The Department for Business, Energy & Industrial Strategy (BEIS) has launched a new competition for projects that can potentially compete with more established technologies on a commercial level, driving down cost and making it “desirable” for investors.

Up to three demonstration projects are expected to be built and tested by the end of 2021 under the ‘Storage at Scale’ competition.

They could include electrical energy storage with a minimum power output of 30MW such as compressed air, flow batteries and fly wheels and power-to-x projects with a minimum power input of 5MW where hydrogen, ammonia or biomethane could be generated from excess renewable production and stored.

The competition will consider proposals for pre-commercial innovative large, static electrical energy or power-to-x energy storage facilities, however, it is not open to conventional types of technologies like lithium-ion batteries, lead acid batteries or pumped hydro.

Additionally, funding will not be provided for technologies that are already widely commercially deployed in the UK or elsewhere or projects that have received public sector funding in the UK for programmes at a similar scale.

The demonstrations should be cost-competitive to existing storage technologies and address limitations such as degradation and lifetime issues, geographical restrictions as well as safety and sustainability concerns.
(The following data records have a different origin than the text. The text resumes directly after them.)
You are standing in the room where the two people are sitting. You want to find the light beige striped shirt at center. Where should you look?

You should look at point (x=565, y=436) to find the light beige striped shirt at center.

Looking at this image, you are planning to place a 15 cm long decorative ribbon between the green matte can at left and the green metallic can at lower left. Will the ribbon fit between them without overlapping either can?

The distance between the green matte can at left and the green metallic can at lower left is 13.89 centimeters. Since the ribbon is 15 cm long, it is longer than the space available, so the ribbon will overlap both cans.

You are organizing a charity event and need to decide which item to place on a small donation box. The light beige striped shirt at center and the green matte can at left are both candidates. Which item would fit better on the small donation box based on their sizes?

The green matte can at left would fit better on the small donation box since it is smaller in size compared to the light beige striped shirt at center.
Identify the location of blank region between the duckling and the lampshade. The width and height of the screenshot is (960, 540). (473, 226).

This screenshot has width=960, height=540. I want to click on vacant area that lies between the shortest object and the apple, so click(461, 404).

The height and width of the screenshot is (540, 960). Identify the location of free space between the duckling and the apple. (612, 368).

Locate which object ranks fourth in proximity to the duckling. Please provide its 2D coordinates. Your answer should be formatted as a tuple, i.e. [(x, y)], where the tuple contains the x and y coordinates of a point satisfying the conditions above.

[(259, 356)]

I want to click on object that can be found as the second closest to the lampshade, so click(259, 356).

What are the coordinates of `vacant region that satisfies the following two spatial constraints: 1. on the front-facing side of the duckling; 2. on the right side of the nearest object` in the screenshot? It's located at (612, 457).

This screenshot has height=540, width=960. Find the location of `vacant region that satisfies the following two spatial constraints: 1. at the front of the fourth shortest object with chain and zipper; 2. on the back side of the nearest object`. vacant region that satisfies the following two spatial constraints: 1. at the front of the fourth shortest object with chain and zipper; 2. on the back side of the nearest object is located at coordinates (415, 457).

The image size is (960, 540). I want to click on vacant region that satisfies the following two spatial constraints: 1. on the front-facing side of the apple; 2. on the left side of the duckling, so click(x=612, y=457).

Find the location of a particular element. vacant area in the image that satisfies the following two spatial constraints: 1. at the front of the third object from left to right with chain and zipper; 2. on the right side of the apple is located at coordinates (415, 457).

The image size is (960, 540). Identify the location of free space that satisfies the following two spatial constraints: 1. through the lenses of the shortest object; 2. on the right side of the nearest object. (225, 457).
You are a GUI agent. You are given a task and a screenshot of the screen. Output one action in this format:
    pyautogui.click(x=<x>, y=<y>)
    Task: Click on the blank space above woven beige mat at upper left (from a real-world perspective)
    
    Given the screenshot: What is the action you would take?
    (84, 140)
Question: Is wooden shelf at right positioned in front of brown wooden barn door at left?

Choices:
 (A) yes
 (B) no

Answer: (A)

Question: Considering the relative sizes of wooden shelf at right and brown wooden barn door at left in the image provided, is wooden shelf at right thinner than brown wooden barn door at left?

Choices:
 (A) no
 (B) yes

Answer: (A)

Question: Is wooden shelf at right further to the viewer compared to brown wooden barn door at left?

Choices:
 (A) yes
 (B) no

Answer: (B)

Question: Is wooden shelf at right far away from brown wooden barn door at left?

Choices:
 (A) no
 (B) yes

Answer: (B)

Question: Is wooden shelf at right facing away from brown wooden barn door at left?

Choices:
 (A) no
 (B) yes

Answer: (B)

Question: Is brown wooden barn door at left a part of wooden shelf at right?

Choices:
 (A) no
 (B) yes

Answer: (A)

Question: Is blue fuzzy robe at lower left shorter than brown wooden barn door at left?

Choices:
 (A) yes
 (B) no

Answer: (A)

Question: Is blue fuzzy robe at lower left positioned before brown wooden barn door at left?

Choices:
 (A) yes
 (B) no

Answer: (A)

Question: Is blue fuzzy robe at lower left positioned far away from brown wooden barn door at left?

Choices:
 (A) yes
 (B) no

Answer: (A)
Energy and Clean Growth Minister Claire Perry said: “We are moving to a cleaner, greener economy with renewable generation set to play an integral part of our smarter energy future. Energy storage, which helps store electricity when the wind isn’t blowing or sun isn’t shining, can help us change the way we power the world for the bettwe.

“That is why, as part of our modern Industrial Strategy, we’re committing £20 million to commercialise novel energy storage technology which can provide the right infrastructure for our growing renewables industry.”

The final date for registrations is 17th April and proposals must be submitted by 26th April 2019.